Six days had gone by since Chauvelin had delivered his cruel “either— or” to poor little Lucile Clamette; three since he had found Henri de Montorgueil’s reply to the girl’s appeal in the hollow of the tree. Since then he had made a careful investigation of the chateau, and soon was able to settle it in his own mind as to which room had been Madame la Marquise’s boudoir in the past. It was a small apartment, having direct access on the first landing of the staircase, and the one window gave on the rose garden at the back of the house. Inside the monumental hearth, at an arm’s length up the wide chimney, a receptacle had been contrived in the brickwork, with a small iron door which opened and closed with a secret spring. Chauvelin, whom his nefarious calling had rendered proficient in such matters, had soon mastered the workings of that spring. He could now open and close the iron door at will.
Up to a late hour on the sixth night of this weary waiting, the receptacle inside the chimney was still empty. That night Chauvelin had determined to spend at the chateau. He could not have rested elsewhere.
Even his colleague Lebel could not know what the possession of those papers would mean to the discredited agent of the Committee of Public Safety. With them in his hands, he could demand rehabilitation, and could purchase immunity from those sneers which had been so galling to his arrogant soul—sneers which had become more and more marked, more and more unendurable, and more and more menacing, as he piled up failure on failure with every encounter with the Scarlet Pimpernel.
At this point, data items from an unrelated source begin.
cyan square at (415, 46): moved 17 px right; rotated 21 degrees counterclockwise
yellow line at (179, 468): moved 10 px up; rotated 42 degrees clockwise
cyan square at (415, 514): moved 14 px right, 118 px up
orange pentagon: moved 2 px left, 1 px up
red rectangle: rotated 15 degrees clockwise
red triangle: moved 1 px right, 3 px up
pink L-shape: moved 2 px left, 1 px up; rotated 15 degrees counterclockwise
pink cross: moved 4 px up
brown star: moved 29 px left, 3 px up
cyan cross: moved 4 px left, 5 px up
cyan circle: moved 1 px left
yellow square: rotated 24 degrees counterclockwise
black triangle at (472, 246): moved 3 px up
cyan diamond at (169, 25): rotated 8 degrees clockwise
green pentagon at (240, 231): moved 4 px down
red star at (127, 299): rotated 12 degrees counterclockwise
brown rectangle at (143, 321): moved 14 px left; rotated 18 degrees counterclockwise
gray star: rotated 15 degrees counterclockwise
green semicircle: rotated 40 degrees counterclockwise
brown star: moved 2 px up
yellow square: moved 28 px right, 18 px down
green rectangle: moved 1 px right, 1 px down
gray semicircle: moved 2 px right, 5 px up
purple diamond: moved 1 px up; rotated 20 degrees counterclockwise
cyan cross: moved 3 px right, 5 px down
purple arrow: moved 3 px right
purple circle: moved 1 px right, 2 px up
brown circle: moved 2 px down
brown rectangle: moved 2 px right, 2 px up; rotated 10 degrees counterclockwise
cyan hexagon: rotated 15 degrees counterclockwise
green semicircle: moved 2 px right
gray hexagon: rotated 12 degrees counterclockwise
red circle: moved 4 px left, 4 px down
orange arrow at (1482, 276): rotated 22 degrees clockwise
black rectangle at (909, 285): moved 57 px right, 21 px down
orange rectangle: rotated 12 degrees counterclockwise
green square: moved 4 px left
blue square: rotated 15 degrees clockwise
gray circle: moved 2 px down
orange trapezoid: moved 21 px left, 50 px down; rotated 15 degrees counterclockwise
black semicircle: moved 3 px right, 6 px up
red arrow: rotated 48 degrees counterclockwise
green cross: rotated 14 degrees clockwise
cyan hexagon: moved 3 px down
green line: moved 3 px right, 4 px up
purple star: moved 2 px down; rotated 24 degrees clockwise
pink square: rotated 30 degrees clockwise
Immunity and rehabilitation! This would mean that he could once more measure his wits and his power with that audacious enemy who had brought about his downfall.
“In the name of Satan, bring us those papers!” Robespierre himself had cried with unwonted passion, ere he sent him out on this important mission. “We none of us could stand the scandal of such disclosures. It would mean absolute ruin for us all.”
And Chauvelin that night, as soon as the shades of evening had drawn in, took up his stand in the chateau, in the small inner room which was contiguous to the boudoir.
Here he sat, beside the open window, for hour upon hour, his every sense on the alert, listening for the first footfall upon the gravel path below. Though the hours went by leaden-footed, he was neither excited nor anxious. The Clamette family was such a precious hostage that the Montorgueils were bound to comply with Lucile’s demand for the papers by every dictate of honour and of humanity.
“While we have those people in our power,” Chauvelin had reiterated to himself more than once during the course of his long vigil, “even that meddlesome Scarlet Pimpernel can do nothing to save those cursed Montorgueils.”
The night was dark and still. Not a breath of air stirred the branches of the trees or the shrubberies in the park; any footsteps, however wary, must echo through that perfect and absolute silence. Chauvelin’s keen, pale eyes tried to pierce the gloom in the direction whence in all probability the aristo would come. Vaguely he wondered if it would be Henri de Montorgueil or the old Marquis himself who would bring the papers.